Lagarde dröselt zunächst die jüngsten Daten zur Preissteigerung auf. Hinter der Inflationsrate in den Euro-Staaten für Mai von 8,1 Prozent stehe eine Teuerungsrate für Energie von atemberaubenden 39,2 Prozent. Doch auch Lebensmittel seien 7,5 Prozent teurer gewesen als im Vorjahresmonat, was unter anderem mit dem Rückgang der Getreideexporte aus der Ukraine zusammenhänge, sagt die 66-Jährige. Die Inflation werde noch länger "unerwünscht hoch bleiben", räumt sie ein und wiederholt ihre Ankündigung, daher im Juli die Zinsen um 0,25 Prozentpunkte anzuheben und dann erneut im September.

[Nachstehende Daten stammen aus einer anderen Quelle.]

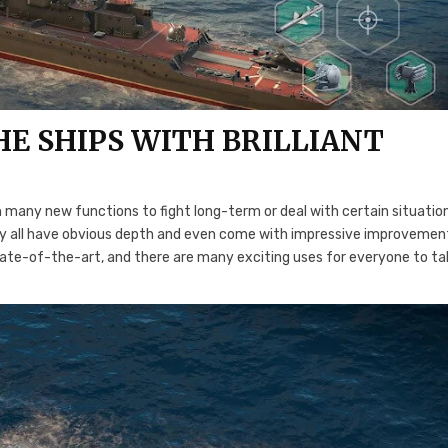
E SHIPS WITH BRILLIANT
 many new functions to fight long-term or deal with certain situatio
ey all have obvious depth and even come with impressive improvemen
 state-of-the-art, and there are many exciting uses for everyone to t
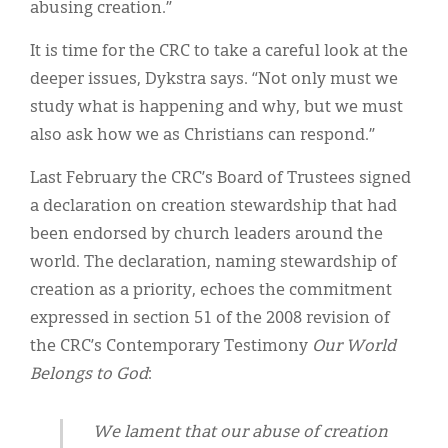
abusing creation.”
It is time for the CRC to take a careful look at the
deeper issues, Dykstra says. “Not only must we
study what is happening and why, but we must
also ask how we as Christians can respond.”
Last February the CRC’s Board of Trustees signed
a declaration on creation stewardship that had
been endorsed by church leaders around the
world. The declaration, naming stewardship of
creation as a priority, echoes the commitment
expressed in section 51 of the 2008 revision of
the CRC’s Contemporary Testimony
Our World
Belongs to God
:
We lament that our abuse of creation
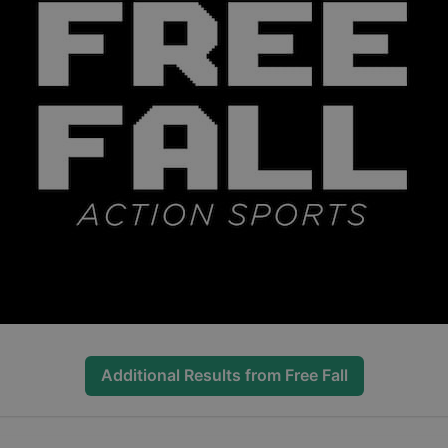
Additional Results from
Free Fall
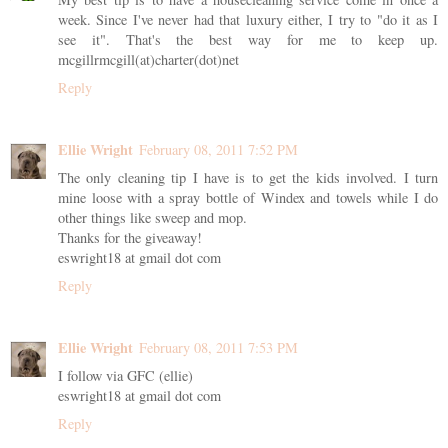
week. Since I've never had that luxury either, I try to "do it as I
see it". That's the best way for me to keep up.
mcgillrmcgill(at)charter(dot)net
Reply
Ellie Wright
February 08, 2011 7:52 PM
The only cleaning tip I have is to get the kids involved. I turn
mine loose with a spray bottle of Windex and towels while I do
other things like sweep and mop.
Thanks for the giveaway!
eswright18 at gmail dot com
Reply
Ellie Wright
February 08, 2011 7:53 PM
I follow via GFC (ellie)
eswright18 at gmail dot com
Reply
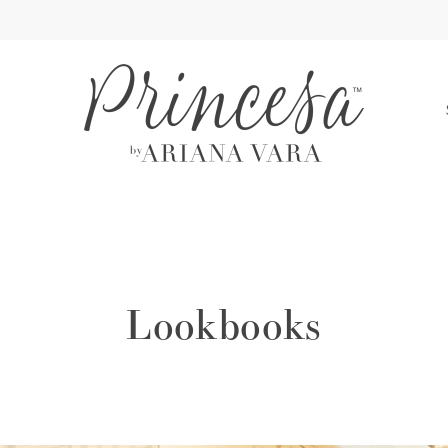
S
Lookbooks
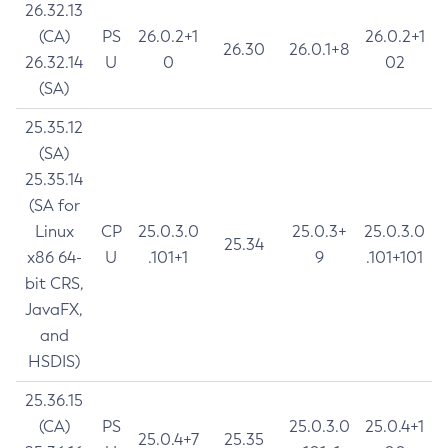
26.32.13
(CA)
PS
26.0.2+1
26.0.2+1
26.30
26.0.1+8
26.32.14
U
0
02
(SA)
25.35.12
(SA)
25.35.14
(SA for
Linux
CP
25.0.3.0
25.0.3+
25.0.3.0
25.34
x86 64-
U
.101+1
9
.101+101
bit CRS,
JavaFX,
and
HSDIS)
25.36.15
(CA)
PS
25.0.3.0
25.0.4+1
25.0.4+7
25.35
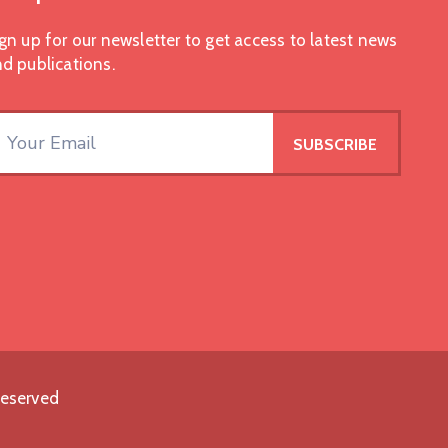
gn up for our newsletter to get access to latest news
d publications.
Reserved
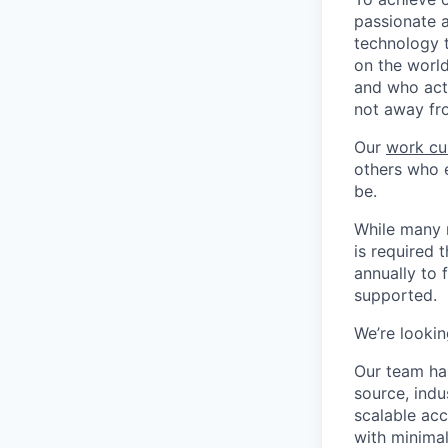
passionate 
technology 
on the world
and who act
not away fr
Our
work cu
others who e
be.
While many r
is required 
annually to 
supported.
We’re lookin
Our team has
source, indu
scalable acc
with minimal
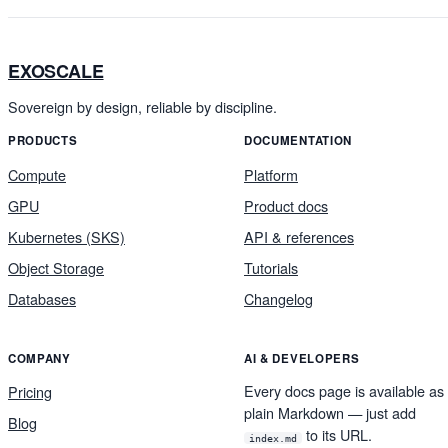
EXOSCALE
Sovereign by design, reliable by discipline.
PRODUCTS
DOCUMENTATION
Compute
Platform
GPU
Product docs
Kubernetes (SKS)
API & references
Object Storage
Tutorials
Databases
Changelog
COMPANY
AI & DEVELOPERS
Every docs page is available as
Pricing
plain Markdown — just add
Blog
to its URL.
index.md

Manchen Parlamentariern reicht das nicht: "Was die EZB bisher diskutiert, ist viel zu zögerlich", klagt der CSU-Abgeordnete Markus Ferber, der wirtschaftspolitische Sprecher der christdemokratischen EVP-Fraktion. Rasmus Andresen, der Chef der deutschen Grünen im Europaparlament, warnt hingegen, "dass die Zinserhöhung nicht die Inflation eindämmen wird, sondern eine Rezession auslösen könnte".

Ein anderes brisantes Thema ist das neue Instrument gegen zu hohe Risikoaufschläge für Anleihen hoch verschuldeter Staaten. Diese Initiative hat Lagarde vorige Woche vorgestellt. Ferber sieht das kritisch: "Wenn nun vor allem über neue Aufkaufprogramme geredet wird, um die Zinslast der Südstaaten zu senken, sendet das die vollkommen falsche Botschaft an den Markt." Joachim Schuster, der wirtschaftspolitische Sprecher der SPD im Europaparlament, fordert dagegen eine gemeinsame EU-Finanzpolitik, um eine Wiederholung der Euro-Krise zu verhindern: "Wir brauchen eine gemeinsame europäische Steuer- und Finanzpolitik in Europa, damit die jetzige Krise nicht für einige EU-Mitgliedstaaten zur Staatsschuldenkrise wird."